African-American farmers in the Black Belt Region have fought an uphill battle to secure and sustain their land. Since emancipation, approximately 14 million acres have been lost due to policies that have kept African-American farmers from getting bank loans. Yet, these dedicated agricultural experts have continued to preserve their culture, crops and community. Despite the circumstances, I want to ensure black farmers that they do have regional leaders, co-ops, organizations and institutions of higher learning backing their efforts to promote and grow their land-based businesses.

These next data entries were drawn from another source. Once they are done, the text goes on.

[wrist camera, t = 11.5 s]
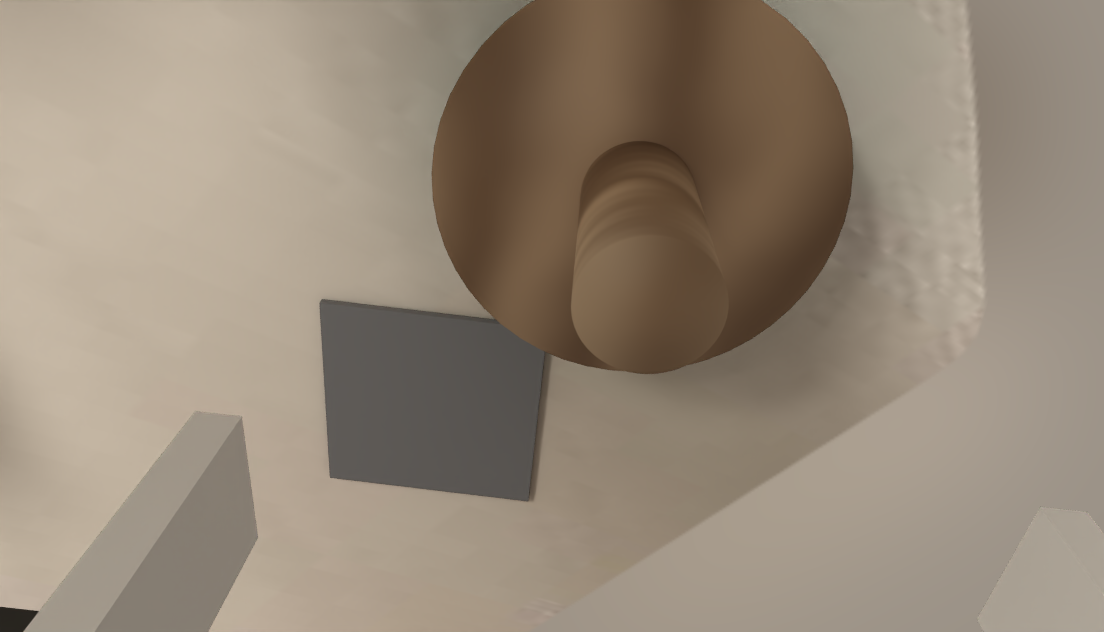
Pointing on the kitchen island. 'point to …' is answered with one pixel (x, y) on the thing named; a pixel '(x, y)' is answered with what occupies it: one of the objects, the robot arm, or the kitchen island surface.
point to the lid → (642, 177)
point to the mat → (429, 400)
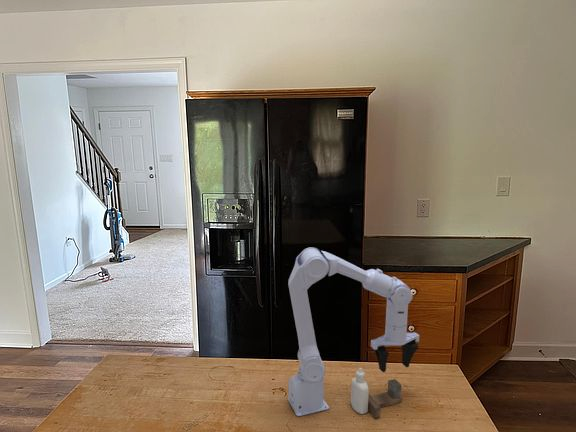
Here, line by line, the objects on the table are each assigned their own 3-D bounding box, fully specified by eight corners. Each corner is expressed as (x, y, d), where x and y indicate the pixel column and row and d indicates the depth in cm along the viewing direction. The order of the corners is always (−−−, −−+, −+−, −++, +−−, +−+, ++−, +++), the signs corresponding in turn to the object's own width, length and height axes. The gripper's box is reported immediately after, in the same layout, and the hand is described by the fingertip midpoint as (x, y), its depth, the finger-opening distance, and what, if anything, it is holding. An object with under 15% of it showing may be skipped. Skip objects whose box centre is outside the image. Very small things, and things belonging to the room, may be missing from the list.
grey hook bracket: (375, 418, 102) (376, 401, 101) (355, 394, 112) (355, 378, 111) (409, 409, 105) (410, 393, 105) (386, 386, 116) (387, 371, 115)
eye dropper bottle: (366, 402, 109) (367, 362, 107) (368, 415, 104) (369, 374, 102) (350, 401, 109) (351, 362, 107) (351, 414, 104) (353, 373, 102)
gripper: (409, 313, 113) (407, 356, 115) (365, 320, 108) (364, 365, 111) (425, 323, 106) (422, 368, 109) (379, 331, 102) (377, 378, 104)
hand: (393, 367), depth 109 cm, fingers open, 7 cm apart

They also have me. My goal is to help change these difficult farming circumstances and the negative connotations associated with them. I want young adults to know they can stay and build rural communities through entrepreneurship opportunities such as cultivating and selling organic food. I want them to know funding can become tangible as well.

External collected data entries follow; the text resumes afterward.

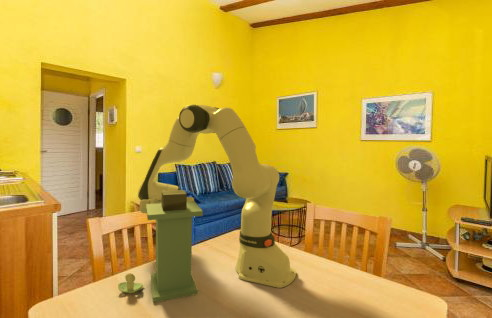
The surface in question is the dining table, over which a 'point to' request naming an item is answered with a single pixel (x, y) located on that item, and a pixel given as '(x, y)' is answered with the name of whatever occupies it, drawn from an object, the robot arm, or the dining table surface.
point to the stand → (173, 251)
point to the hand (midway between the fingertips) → (169, 198)
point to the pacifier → (130, 284)
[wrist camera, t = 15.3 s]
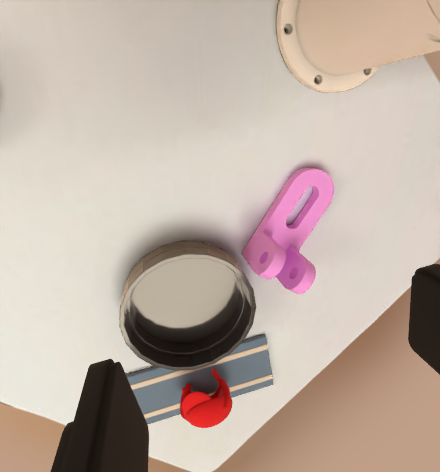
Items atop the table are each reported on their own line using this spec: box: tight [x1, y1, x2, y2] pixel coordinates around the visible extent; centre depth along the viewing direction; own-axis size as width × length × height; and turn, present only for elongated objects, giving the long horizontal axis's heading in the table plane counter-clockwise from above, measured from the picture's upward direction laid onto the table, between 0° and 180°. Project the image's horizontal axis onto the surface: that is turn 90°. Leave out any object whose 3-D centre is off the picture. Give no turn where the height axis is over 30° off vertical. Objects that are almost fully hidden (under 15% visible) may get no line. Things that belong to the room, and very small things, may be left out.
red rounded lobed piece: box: [180, 369, 232, 428], centre depth 39 cm, size 8×6×6 cm
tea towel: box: [126, 334, 273, 424], centre depth 42 cm, size 20×9×1 cm, turn 100°
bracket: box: [242, 168, 334, 294], centre depth 34 cm, size 13×6×7 cm, turn 148°
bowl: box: [119, 241, 256, 371], centre depth 36 cm, size 15×15×4 cm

Dr. Veronica Womack enjoying fresh watermelon at farmer Howard James’ vineyard. | Photo by Suhyoon Cho
I’ve contributed to a campus-to-community initiative to establish meaningful conversations about putting farmers of the Black Belt region into the forefront — and move agriculture in the South up and onward. Last year, the 2018 International Comparative Rural Policy Studies (ICRPS) Summer Institute took place in Tuskegee, Alabama. The 15th annual event’s discussion: “Social Justice, Rural and Natural Resource Policy.” I joined nearly 30 graduate students and many faculty members from universities around the globe. I talked about the importance of regional commissions, and if structured right, these commissions can do so much beneficial work for the rural South.

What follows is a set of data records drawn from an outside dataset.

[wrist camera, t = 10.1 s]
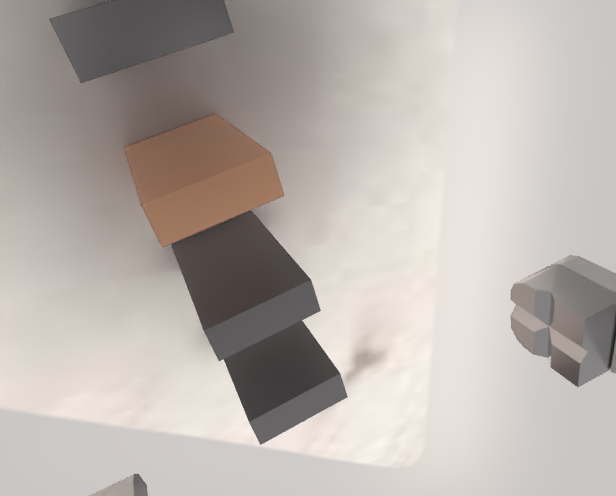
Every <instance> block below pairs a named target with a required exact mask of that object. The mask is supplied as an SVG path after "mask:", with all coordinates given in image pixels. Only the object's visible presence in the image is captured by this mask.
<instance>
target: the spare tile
mask: <svg viewBox="0 0 616 496" xmlns="http://www.w3.org/2000/svg"><path fill="white" fill-rule="evenodd" d="M124 149H125V152H126V155H127V159H128V162H129V166H130V169H131V172H132V176H133V179H134V183H135V186H136V189H137V193H138V196H139V199H140V203H141V206H142V208H143V210H144V212H145V214H146V216H147V218H148V220H149V222H150V224H151V226H152V228H153V230H154V232H155V234H156V236H157V238H158V240H159V242H160V244H161V246H162V247H165V246H167V245H169V244H172V243H174V242H176V241H179V240H181V239H183V238H186V237H188V236H190V235H193V234H195V233H197V232H200V231H202V230H204V229H207V228H209V227H212V226H214V225H216V224H219V223H221V222H223V221H226V220H228V219H230V218H233V217H235V216H237V215H240V214H242V213H244V212H247V211H249V210H251V209H254V208H256V207H259V206H261V205H263V204H266V203H268V202H270V201H273V200H275V199H277V198H280V197H282V196H284V193H283V190H282V186H281V183H280V180H279V177H278V174H277V170H276V167H275V164H274V161H273V158H272V154H271V153H270V152H269V151H268V150H266V149H265V148H263V147H262V146H261V145H259V144H258V143H256V142H255V141H254V140H252V139H251V138H249V137H248V136H247V135H245V134H244V133H242V132H241V131H240V130H238V129H237V128H235V127H234V126H233V125H231V124H230V123H228V122H227V121H226V120H224V119H223V118H221V117H220V116H219V115H217V114H213V115H211V116H208V117H205V118H202V119H200V120H197V121H194V122H192V123H189V124H186V125H183V126H181V127H178V128H175V129H173V130H170V131H167V132H164V133H162V134H159V135H156V136H154V137H151V138H148V139H145V140H143V141H140V142H137V143H135V144H132V145H129V146H127V147H124Z"/></svg>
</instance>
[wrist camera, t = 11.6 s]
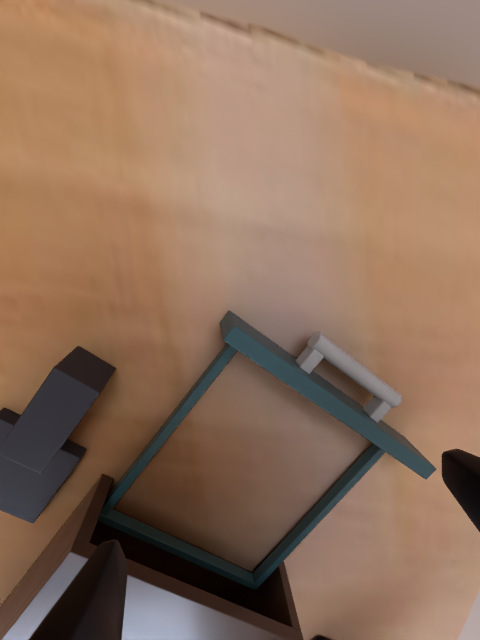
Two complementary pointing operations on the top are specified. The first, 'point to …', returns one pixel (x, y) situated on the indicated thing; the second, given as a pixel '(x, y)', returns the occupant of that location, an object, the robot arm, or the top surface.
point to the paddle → (47, 434)
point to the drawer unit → (147, 593)
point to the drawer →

The panel I served on connects to the Farm Bill because the rural development piece to the bill impacts rural power. And the U.S. Department of Agriculture is instrumental in rural development; therefore, any type of policy from rural America is in some way going to touch the Farm Bill. I participate on these kinds of panels to remind community influencers and farmers that we also need to know what questions to ask our political leaders. In the rural South, not a lot of information about what’s happening in Washington, D.C., makes it back to our farmers. We’re just not plugged in or have the voices we need or should have. Institutes like ICRPS help open doors to these roadblocks and continues to mobilize those who truly care about this topic.